There were two parallel sessions for QAs and PMs. I chose the QA session, consisting of 8 presentations varying in content and in exposition: from technical aspects of testing to working with Agile projects to psychological techniques for working in a team and building relationships with new employees.

Most of the presentations were well put together. In this post, I’d like to highlight the topics I felt might most help a QA engineer in how she/he wished to develop career-wise. Given the avenues of project management (PM) or automation QA, how to decide what is best and most suitable for you? This was best addressed by two speakers: Tetiana Golubieva (who works as a PM) and Andrii Lazarev (working in automation QA).

Project Management

Taking Tetiana’s angle first, what we should expect on the path to becoming a PM?

Consider what a manager is: a person whose role within an organization is to oversee the achievement of project and business goals. This is bound to entail a learning curve for anyone accustomed to manual QA work. QAs work according to well-defined plans: receiving a build, testing it, filling out test documents, writing a status report, and repeating the process, on time according to a well-defined schedule. Many aspects of managers’ work are quite different to this. It is less routine and more improvisational, and requires balancing business goals with client and staff needs. It seems to me that a PM should be able to anticipate events, or at least be able to react quite quickly to the unexpected, as well as find a language common to a wide variety of people.

While knowledge of the process being managed is essential, a mentor would be very nice to have so as not to have to learn everything through trial and error. Besides a mentor, what else might help the novice manager? Reading books, attending conferences, and, of course, the ability to both think and feel his or her way through problems. And a new manager should be responsible. Ultimately it’s the PM who bears greatest responsibility for deviation from the objectives of a project.


Automation QA

Turning to Andrii, what about becoming an Automation QA engineer? Andrii’s material was most memorable to me, being comprised of many things I am faced with daily. And his presentation was the more understandable for me: everything was clear and interesting. So what’s challenging about the transition to automation QA? Technical knowledge. Some basic tools you need to understand for automatization include Selenium WebDriver, BDD framework, at least a basic understanding of HTML, working with CSS / XPath / jQuery as well as browser debugging tools such as Chrome Dev Tools or Firebug, maybe a programming language or two. This is a lot for a beginner!

My choice is JS given that 90% of Web applications are written in JavaScript. Two books that have really helped me are: JavaScript: The Definitive Guide, 6th Edition and Head First HTML with CSS & XHTML. If you don’t have the technical background but are driven, you’ll be working overtime, each time asking yourself “How do I do this?”. If you have senior who can serve as a mentor, listen to him and try to build a chain of his reasoning in your head.

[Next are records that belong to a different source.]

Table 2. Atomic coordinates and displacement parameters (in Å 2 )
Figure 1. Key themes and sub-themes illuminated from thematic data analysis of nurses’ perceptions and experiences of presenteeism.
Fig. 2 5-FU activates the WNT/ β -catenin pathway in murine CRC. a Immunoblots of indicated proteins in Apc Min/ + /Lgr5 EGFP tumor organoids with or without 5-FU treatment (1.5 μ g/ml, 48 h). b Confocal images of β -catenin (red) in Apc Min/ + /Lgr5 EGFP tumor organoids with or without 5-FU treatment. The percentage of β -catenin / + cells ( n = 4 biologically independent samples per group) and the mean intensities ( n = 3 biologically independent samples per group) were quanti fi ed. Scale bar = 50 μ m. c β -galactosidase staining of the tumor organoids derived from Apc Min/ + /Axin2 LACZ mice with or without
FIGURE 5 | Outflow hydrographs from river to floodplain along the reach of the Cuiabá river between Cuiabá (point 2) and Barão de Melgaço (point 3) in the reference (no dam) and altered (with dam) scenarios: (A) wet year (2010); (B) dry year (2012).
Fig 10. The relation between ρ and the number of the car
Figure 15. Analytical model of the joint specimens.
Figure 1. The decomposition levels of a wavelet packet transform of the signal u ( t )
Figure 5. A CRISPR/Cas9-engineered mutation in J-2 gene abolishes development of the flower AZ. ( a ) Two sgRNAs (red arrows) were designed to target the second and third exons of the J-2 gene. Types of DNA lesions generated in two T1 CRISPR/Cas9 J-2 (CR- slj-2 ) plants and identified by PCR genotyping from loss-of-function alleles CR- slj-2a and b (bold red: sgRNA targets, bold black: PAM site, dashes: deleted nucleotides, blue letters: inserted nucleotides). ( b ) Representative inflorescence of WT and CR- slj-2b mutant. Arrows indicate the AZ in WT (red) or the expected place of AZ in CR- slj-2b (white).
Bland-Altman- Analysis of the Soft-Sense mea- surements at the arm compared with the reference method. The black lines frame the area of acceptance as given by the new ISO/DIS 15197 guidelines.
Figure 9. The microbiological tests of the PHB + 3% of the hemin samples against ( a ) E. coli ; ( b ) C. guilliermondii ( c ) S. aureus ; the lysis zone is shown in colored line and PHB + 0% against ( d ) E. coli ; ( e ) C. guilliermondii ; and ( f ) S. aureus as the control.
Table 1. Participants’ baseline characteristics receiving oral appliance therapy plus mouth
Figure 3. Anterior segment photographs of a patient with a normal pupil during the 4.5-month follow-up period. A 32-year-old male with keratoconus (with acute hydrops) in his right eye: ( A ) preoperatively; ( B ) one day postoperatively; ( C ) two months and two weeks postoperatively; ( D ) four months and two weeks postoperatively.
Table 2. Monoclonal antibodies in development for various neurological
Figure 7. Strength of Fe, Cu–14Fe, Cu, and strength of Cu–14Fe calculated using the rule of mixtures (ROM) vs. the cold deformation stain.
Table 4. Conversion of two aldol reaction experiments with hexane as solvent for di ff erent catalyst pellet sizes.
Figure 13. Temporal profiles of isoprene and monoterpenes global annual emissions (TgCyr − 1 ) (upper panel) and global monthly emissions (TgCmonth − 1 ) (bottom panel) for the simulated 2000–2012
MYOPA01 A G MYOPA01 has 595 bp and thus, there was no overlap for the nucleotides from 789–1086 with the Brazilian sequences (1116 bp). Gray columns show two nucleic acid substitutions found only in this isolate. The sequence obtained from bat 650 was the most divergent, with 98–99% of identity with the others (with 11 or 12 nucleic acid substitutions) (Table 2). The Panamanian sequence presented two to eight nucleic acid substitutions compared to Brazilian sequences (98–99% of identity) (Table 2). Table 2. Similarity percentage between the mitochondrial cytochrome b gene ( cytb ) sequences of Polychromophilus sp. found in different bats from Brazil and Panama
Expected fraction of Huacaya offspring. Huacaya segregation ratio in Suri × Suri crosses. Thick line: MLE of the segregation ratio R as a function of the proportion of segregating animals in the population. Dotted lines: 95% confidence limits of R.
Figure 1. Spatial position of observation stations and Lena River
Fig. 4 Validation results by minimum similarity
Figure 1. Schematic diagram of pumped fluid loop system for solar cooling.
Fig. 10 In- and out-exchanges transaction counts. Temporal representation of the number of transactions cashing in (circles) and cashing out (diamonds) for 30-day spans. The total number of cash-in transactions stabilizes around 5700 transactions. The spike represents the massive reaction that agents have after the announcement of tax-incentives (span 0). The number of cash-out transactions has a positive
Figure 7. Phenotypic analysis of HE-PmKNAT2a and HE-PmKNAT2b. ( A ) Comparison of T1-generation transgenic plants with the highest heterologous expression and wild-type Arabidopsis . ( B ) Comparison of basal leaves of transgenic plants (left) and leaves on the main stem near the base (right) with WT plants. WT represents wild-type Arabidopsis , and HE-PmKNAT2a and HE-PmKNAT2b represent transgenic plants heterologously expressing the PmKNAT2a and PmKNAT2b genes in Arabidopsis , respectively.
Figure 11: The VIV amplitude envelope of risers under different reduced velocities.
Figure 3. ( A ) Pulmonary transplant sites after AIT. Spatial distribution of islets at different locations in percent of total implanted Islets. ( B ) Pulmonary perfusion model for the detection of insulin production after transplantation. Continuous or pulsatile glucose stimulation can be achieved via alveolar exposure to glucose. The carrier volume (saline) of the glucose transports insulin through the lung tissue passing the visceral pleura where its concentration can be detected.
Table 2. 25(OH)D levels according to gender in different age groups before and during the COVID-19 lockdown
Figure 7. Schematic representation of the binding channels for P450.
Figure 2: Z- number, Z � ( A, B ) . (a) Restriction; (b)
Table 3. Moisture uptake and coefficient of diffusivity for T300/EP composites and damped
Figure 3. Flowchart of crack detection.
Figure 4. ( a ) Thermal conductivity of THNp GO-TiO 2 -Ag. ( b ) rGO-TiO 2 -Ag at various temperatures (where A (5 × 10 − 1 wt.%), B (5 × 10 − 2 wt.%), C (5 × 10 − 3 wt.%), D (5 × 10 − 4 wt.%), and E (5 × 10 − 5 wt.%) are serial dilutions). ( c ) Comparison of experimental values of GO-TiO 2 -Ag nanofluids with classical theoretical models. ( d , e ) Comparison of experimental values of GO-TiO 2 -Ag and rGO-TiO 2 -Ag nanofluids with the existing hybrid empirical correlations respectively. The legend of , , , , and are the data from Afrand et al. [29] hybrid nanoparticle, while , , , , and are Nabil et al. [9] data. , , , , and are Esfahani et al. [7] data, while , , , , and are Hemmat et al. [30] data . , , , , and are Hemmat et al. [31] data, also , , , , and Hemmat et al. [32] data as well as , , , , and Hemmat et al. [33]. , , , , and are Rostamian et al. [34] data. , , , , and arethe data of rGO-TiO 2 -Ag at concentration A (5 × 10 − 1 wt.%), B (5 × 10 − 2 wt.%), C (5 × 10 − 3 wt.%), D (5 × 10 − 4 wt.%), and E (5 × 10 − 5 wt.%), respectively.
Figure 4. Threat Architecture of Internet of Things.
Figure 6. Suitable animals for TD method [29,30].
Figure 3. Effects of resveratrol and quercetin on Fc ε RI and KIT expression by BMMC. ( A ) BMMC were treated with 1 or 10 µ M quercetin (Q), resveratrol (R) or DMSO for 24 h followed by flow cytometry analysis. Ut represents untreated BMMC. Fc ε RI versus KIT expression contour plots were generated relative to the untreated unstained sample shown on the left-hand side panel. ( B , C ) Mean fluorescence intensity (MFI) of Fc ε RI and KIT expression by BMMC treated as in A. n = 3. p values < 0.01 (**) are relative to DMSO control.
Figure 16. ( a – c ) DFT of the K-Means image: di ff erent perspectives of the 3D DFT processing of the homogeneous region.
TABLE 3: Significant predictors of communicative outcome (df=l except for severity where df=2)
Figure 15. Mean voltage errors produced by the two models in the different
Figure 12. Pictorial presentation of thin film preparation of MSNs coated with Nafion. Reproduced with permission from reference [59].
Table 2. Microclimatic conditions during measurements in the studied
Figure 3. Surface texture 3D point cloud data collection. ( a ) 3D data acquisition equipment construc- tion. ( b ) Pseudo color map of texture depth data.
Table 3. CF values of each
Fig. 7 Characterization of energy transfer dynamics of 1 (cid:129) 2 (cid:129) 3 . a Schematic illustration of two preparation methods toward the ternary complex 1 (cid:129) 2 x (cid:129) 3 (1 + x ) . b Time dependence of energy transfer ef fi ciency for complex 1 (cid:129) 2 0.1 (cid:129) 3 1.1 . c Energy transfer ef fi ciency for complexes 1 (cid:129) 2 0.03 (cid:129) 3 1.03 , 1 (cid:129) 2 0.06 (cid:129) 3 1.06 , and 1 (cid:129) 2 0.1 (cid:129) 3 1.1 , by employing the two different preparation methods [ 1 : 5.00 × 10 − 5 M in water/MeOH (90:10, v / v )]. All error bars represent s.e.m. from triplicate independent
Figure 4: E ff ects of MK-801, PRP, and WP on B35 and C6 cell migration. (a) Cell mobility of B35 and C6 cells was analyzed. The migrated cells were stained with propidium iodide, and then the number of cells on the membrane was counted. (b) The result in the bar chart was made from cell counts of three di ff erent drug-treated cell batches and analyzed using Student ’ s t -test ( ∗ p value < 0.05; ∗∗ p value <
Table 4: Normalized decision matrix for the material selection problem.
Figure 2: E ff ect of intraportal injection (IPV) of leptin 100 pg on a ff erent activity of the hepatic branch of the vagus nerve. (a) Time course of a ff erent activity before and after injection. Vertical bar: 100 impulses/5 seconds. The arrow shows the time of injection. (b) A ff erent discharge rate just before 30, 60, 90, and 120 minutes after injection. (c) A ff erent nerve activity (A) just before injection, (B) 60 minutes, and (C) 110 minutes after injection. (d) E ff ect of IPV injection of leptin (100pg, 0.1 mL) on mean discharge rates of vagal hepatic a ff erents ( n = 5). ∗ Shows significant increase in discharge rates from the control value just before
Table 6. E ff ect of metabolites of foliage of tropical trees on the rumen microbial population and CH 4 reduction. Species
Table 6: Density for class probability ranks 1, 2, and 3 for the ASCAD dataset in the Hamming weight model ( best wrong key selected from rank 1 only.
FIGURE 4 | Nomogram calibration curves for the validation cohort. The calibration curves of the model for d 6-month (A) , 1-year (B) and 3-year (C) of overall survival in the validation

The development of technical capability requires quite a strict mentor in my opinion, but also someone who can explain things in plain language, as clearly and succinctly as possible. A good mentor is half the battle! Andrii insisted that moving to automation QA is much easier than it sounds. I’m not sure I completely agree, but I do know that if you set and keep to a goal, eventually you’ll succeed.

One of the most important qualities for an automation QA engineer is discipline: test refactoring is best carried out at least once a month, and learning Continuous Integration tools is a huge plus. But the main thing is to not compromise quality!

You decide

So whichever way a QA chooses to grow, whether towards a PM role or towards test automation, will not be easy. Deep study, hard work, overtime and some amount of trial and error are inevitable. But after a time, if Tetiana and Andrii are to be believed, you will see significant results. That is surely worth it!